Better Results Just Sending Monthly Checks to Average Citizens
The Federal Reserve is such an inept body at this point, literally spending 4 Trillion with these sub par anti-growth monetary initiatives that have really elevated inflation for five years well beyond an economy growing at 2% annually, which has inevitably hurt consumers in terms of real disposable income, and at the same time incentivizing paper investments over project investments.
It could seriously be argued that the Fed would have had much better results in stimulating economic growth by actually giving the 317 million citizens an annual check, or a monthly check instead of buying bonds, downplaying inflation and keeping interest rates in fantasyland compared to historical norms.

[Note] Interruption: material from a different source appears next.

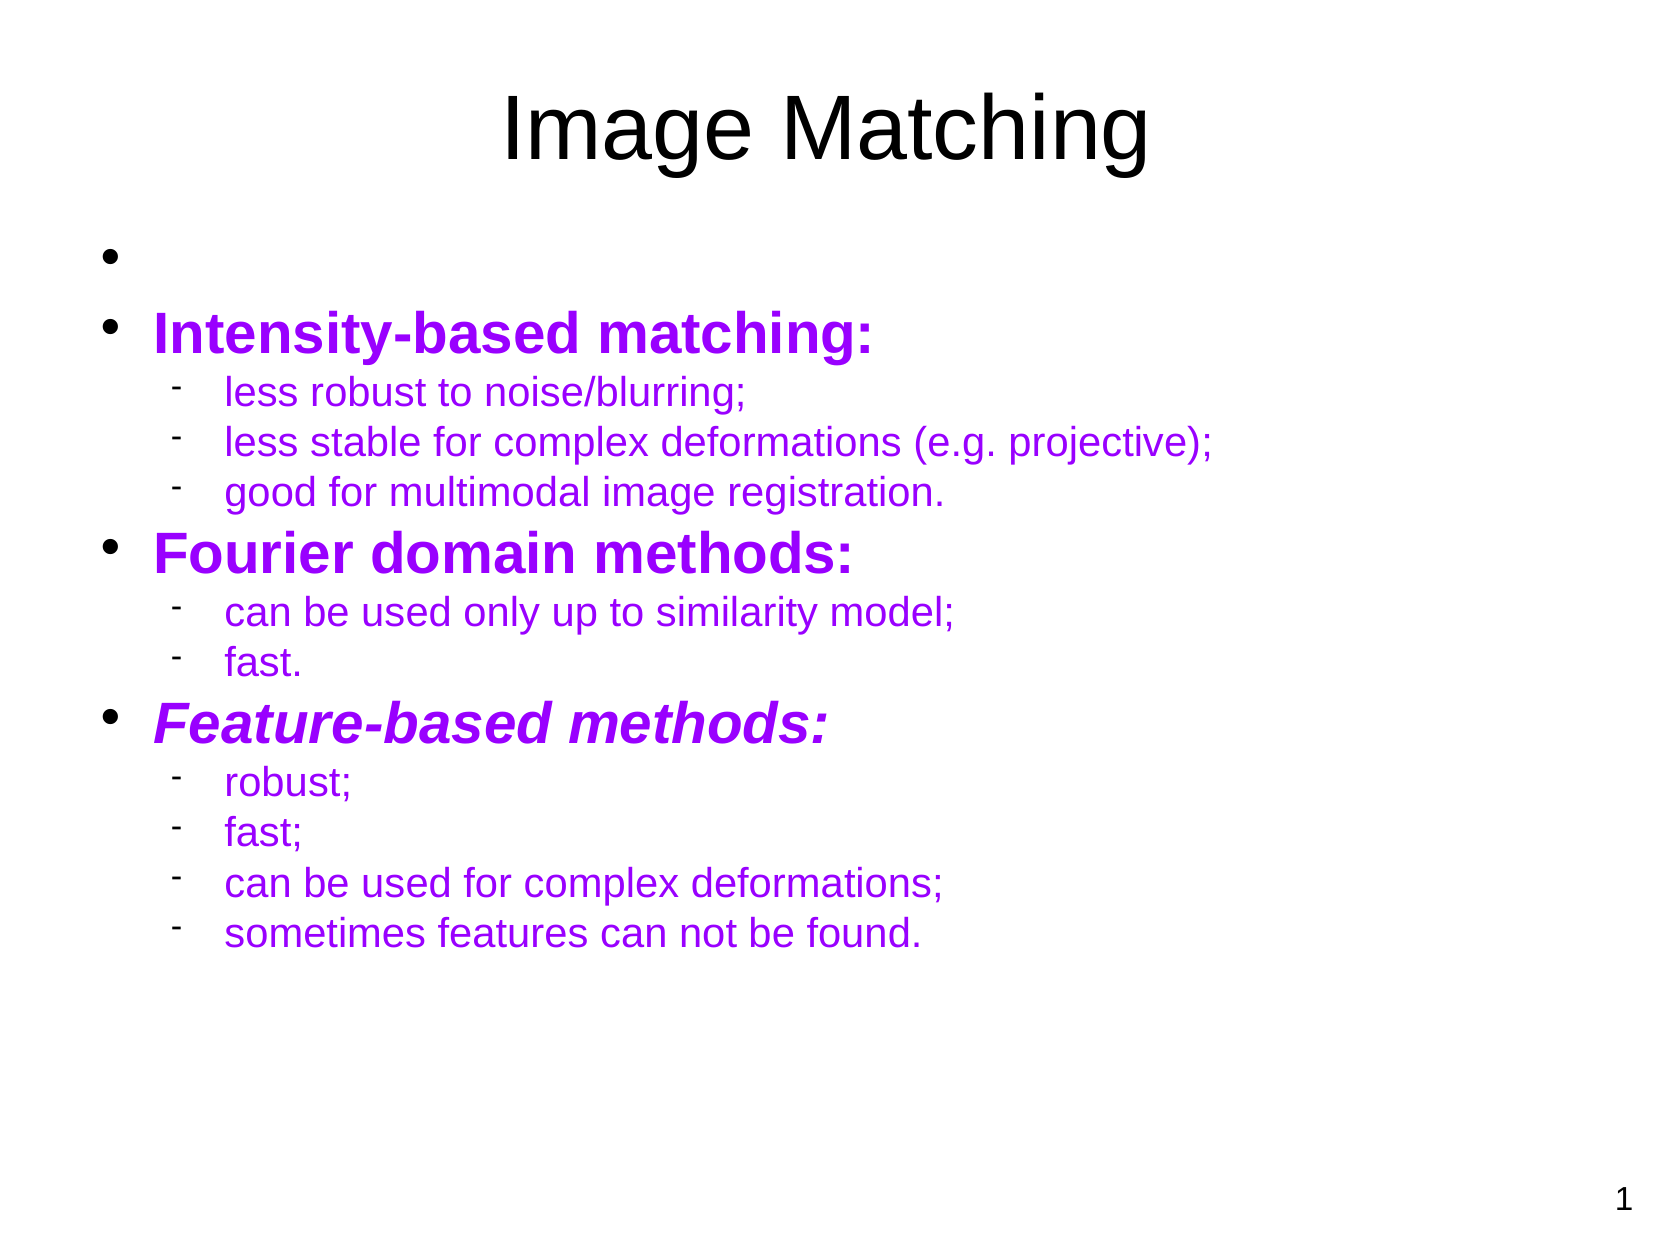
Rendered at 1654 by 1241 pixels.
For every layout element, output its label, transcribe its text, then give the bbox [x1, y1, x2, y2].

text_box Intensity-based matching: less robust to noise/blurring; less stable for complex deformations (e.g. projective); good for multimodal image registration. Fourier domain methods: can be used only up to similarity model; fast. Feature-based methods: robust; fast; can be used for complex deformations; sometimes features can not be found. [82, 225, 1571, 1105]
text_box Image Matching [82, 19, 1571, 225]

The Law of Unintended Consequences
Unhealthy interest rates are going to foster unhealthy investments, and ultimately are going to lead to unhealthy economic outcomes, when will they ever learn the Law of Unintended Consequences? Moreover, when calling outright Inflation “Noise” to continue on the path of exacerbating these “Unintended Consequences” it is time for a house cleaning at the Federal Reserve – get rid of the economists and start putting some entrepreneurs and small business owners on the Board. The career “Academic Has-Beens” from the economics field have been an abysmal failure for the last 20 years, it is time for a rethinking of what and who constitutes the Federal Reserve Board!